Why is this work relevant for Creative Strategy?

When marijuana was legalized in Canada, provincial governments were responsible for both it’s sale and enforcement. This put the government of Ontario in a precarious position when it came to telling people about the hazards of driving high. We needed to overcome not just typical apathy for PSAs, but outright skepticism of a government many young people felt knew nothing about pot. “Barely high is too high to drive” was a relatable message that didn’t condemn the users, but helped them make choices that saved lives and spared jailtime.

Background

In October 2018, Canada legalized marijuana. Driving whilst high on marijuana, however, remained very much illegal. But with the increased availability of marijuana and a prevailing mind-set that driving high was less risky and more socially acceptable than driving drunk, authorities feared an uptick in dangerous driving. The government of Ontario came to us with the objective: get people, young men in particular, to understand that driving while high, like driving drunk, was dangerous, illegal and could land you in serious trouble with the law.

Interpretation

The problem was two-fold: on one hand, research showed that road safety ads had become increasingly ineffective- finger-wagging wasn’t going to work, especially among a cohort in which 41-45% reported “0% trust in political leaders.” Additionally, as a newly legalized substance, there was no precedent for communication about it’s use in public. There was a sub-culture in which users had developed their own rules and social codes for pot and driving. How could we be perceived as an authority on something they felt they knew better than us?

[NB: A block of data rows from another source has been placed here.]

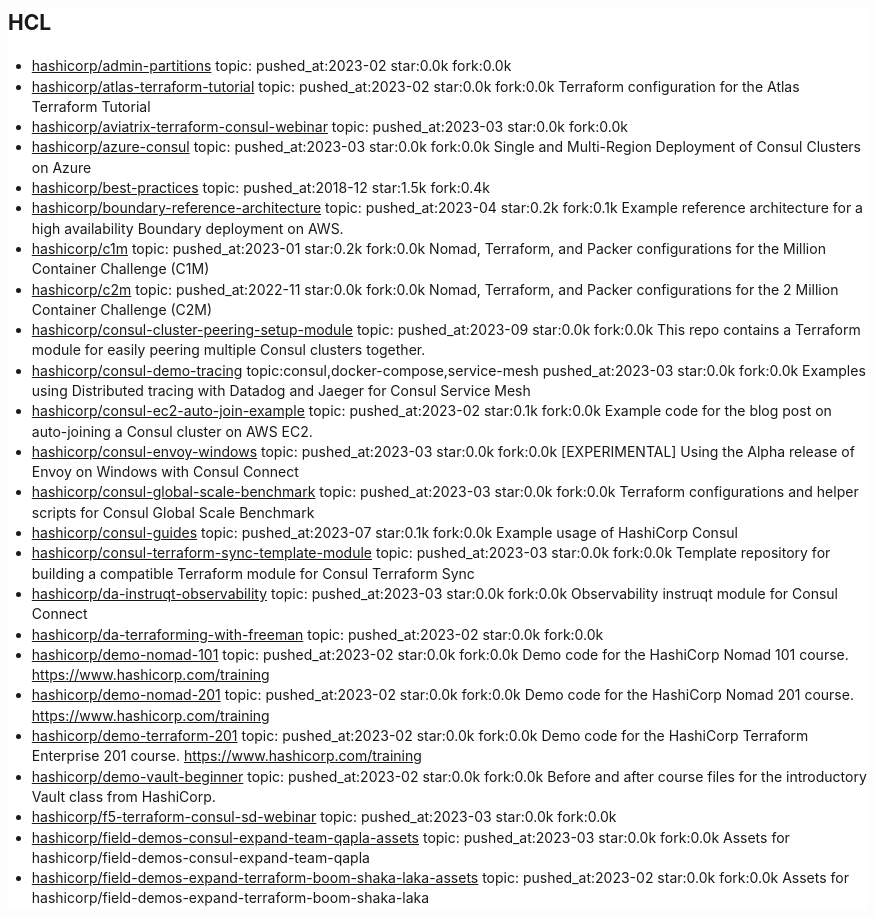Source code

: ## HCL

- [hashicorp/admin-partitions](https://github.com/hashicorp/admin-partitions) topic: pushed_at:2023-02 star:0.0k fork:0.0k 
- [hashicorp/atlas-terraform-tutorial](https://github.com/hashicorp/atlas-terraform-tutorial) topic: pushed_at:2023-02 star:0.0k fork:0.0k Terraform configuration for the Atlas Terraform Tutorial
- [hashicorp/aviatrix-terraform-consul-webinar](https://github.com/hashicorp/aviatrix-terraform-consul-webinar) topic: pushed_at:2023-03 star:0.0k fork:0.0k 
- [hashicorp/azure-consul](https://github.com/hashicorp/azure-consul) topic: pushed_at:2023-03 star:0.0k fork:0.0k Single and Multi-Region Deployment of Consul Clusters on Azure
- [hashicorp/best-practices](https://github.com/hashicorp/best-practices) topic: pushed_at:2018-12 star:1.5k fork:0.4k 
- [hashicorp/boundary-reference-architecture](https://github.com/hashicorp/boundary-reference-architecture) topic: pushed_at:2023-04 star:0.2k fork:0.1k Example reference architecture for a high availability Boundary deployment on AWS.
- [hashicorp/c1m](https://github.com/hashicorp/c1m) topic: pushed_at:2023-01 star:0.2k fork:0.0k Nomad, Terraform, and Packer configurations for the Million Container Challenge (C1M)
- [hashicorp/c2m](https://github.com/hashicorp/c2m) topic: pushed_at:2022-11 star:0.0k fork:0.0k Nomad, Terraform, and Packer configurations for the 2 Million Container Challenge (C2M)
- [hashicorp/consul-cluster-peering-setup-module](https://github.com/hashicorp/consul-cluster-peering-setup-module) topic: pushed_at:2023-09 star:0.0k fork:0.0k This repo contains a Terraform module for easily peering multiple Consul clusters together.
- [hashicorp/consul-demo-tracing](https://github.com/hashicorp/consul-demo-tracing) topic:consul,docker-compose,service-mesh pushed_at:2023-03 star:0.0k fork:0.0k Examples using Distributed tracing with Datadog and Jaeger for Consul Service Mesh
- [hashicorp/consul-ec2-auto-join-example](https://github.com/hashicorp/consul-ec2-auto-join-example) topic: pushed_at:2023-02 star:0.1k fork:0.0k Example code for the blog post on auto-joining a Consul cluster on AWS EC2.
- [hashicorp/consul-envoy-windows](https://github.com/hashicorp/consul-envoy-windows) topic: pushed_at:2023-03 star:0.0k fork:0.0k [EXPERIMENTAL] Using the Alpha release of Envoy on Windows with Consul Connect
- [hashicorp/consul-global-scale-benchmark](https://github.com/hashicorp/consul-global-scale-benchmark) topic: pushed_at:2023-03 star:0.0k fork:0.0k Terraform configurations and helper scripts for Consul Global Scale Benchmark
- [hashicorp/consul-guides](https://github.com/hashicorp/consul-guides) topic: pushed_at:2023-07 star:0.1k fork:0.0k Example usage of HashiCorp Consul
- [hashicorp/consul-terraform-sync-template-module](https://github.com/hashicorp/consul-terraform-sync-template-module) topic: pushed_at:2023-03 star:0.0k fork:0.0k Template repository for building a compatible Terraform module for Consul Terraform Sync
- [hashicorp/da-instruqt-observability](https://github.com/hashicorp/da-instruqt-observability) topic: pushed_at:2023-03 star:0.0k fork:0.0k Observability instruqt module for Consul Connect
- [hashicorp/da-terraforming-with-freeman](https://github.com/hashicorp/da-terraforming-with-freeman) topic: pushed_at:2023-02 star:0.0k fork:0.0k 
- [hashicorp/demo-nomad-101](https://github.com/hashicorp/demo-nomad-101) topic: pushed_at:2023-02 star:0.0k fork:0.0k Demo code for the HashiCorp Nomad 101 course. https://www.hashicorp.com/training
- [hashicorp/demo-nomad-201](https://github.com/hashicorp/demo-nomad-201) topic: pushed_at:2023-02 star:0.0k fork:0.0k Demo code for the HashiCorp Nomad 201 course. https://www.hashicorp.com/training
- [hashicorp/demo-terraform-201](https://github.com/hashicorp/demo-terraform-201) topic: pushed_at:2023-02 star:0.0k fork:0.0k Demo code for the HashiCorp Terraform Enterprise 201 course. https://www.hashicorp.com/training
- [hashicorp/demo-vault-beginner](https://github.com/hashicorp/demo-vault-beginner) topic: pushed_at:2023-02 star:0.0k fork:0.0k Before and after course files for the introductory Vault class from HashiCorp.
- [hashicorp/f5-terraform-consul-sd-webinar](https://github.com/hashicorp/f5-terraform-consul-sd-webinar) topic: pushed_at:2023-03 star:0.0k fork:0.0k 
- [hashicorp/field-demos-consul-expand-team-qapla-assets](https://github.com/hashicorp/field-demos-consul-expand-team-qapla-assets) topic: pushed_at:2023-03 star:0.0k fork:0.0k Assets for hashicorp/field-demos-consul-expand-team-qapla
- [hashicorp/field-demos-expand-terraform-boom-shaka-laka-assets](https://github.com/hashicorp/field-demos-expand-terraform-boom-shaka-laka-assets) topic: pushed_at:2023-02 star:0.0k fork:0.0k Assets for hashicorp/field-demos-expand-terraform-boom-shaka-laka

Insight / Breakthrough Thinking

Social listening wasn’t getting under the hood of this sub-culture, so we decided to bring them in with focus groups and co-create. They told us the tell-tale signs of a friend who is too high to drive, or the weird internal cues they use to know when they are sober. We realized: they were not intending to drive high, they just didn’t know they still were. For a generation dismissed as reckless, it turned out they were just ill-equipped to make the right choice. We didn’t need to tell them not to drive high, we needed to help them see they still were.

Creative Idea

To help young drivers see that they might still be high, we created a new state between stoned and sober— Barely High. Tone was critical. This couldn’t feel like a government PSA. We weren’t going to scare them into self-reflection. So, we turned the cameras on the users themselves, highlighting weird, but truly relatable ways to recognize when you are “barely high.” The approach acknowledged that they had the right intentions- they didn’t want to drive high- they just needed to know that barely high was still too high to drive.

Outcome / Results

The idea of “Barely High” broke through by becoming part of Canadian weed culture, instead of condemning it. The concept resonated with a notoriously cynical target who embraced it as a way to make the right decision. And, at a time when the wide-availability of pot should have driven up the number of people driving stoned, we actually saw a 4% decline in the number of Canadian users who said they had driven within 2 hours of smoking or vaping pot in 2020 compared to 2019.